What to produce>
Word for word, restate every line from the one with "火 ) ～ 2023年2月28日" through the end of the records below, both included, and add nothing.

[[ Material for this task open ]]

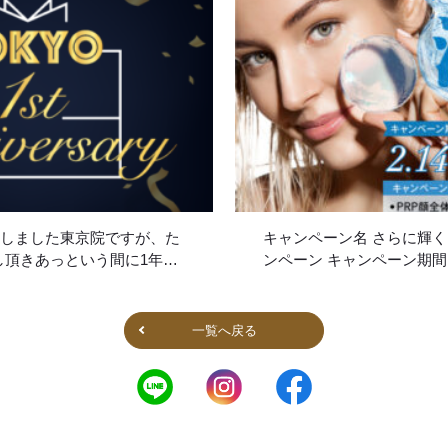
院致しました東京院ですが、た
キャンペーン名 さらに輝
し頂きあっという間に1年が
ンペーン キャンペーン期間 20
京院でも、私たちが大切にし
火 ) ～ 2023年2月28日 (
よりそった美容医療」をお届
で小じわやたるみにすぐ効
より多くの皆様へお届けでき
膚再生療法で長期的 […]
一覧へ戻る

[[ Material for this task closed ]]

Output below>
火 ) ～ 2023年2月28日 (
よりそった美容医療」をお届
で小じわやたるみにすぐ効
より多くの皆様へお届けでき
膚再生療法で長期的 […]
一覧へ戻る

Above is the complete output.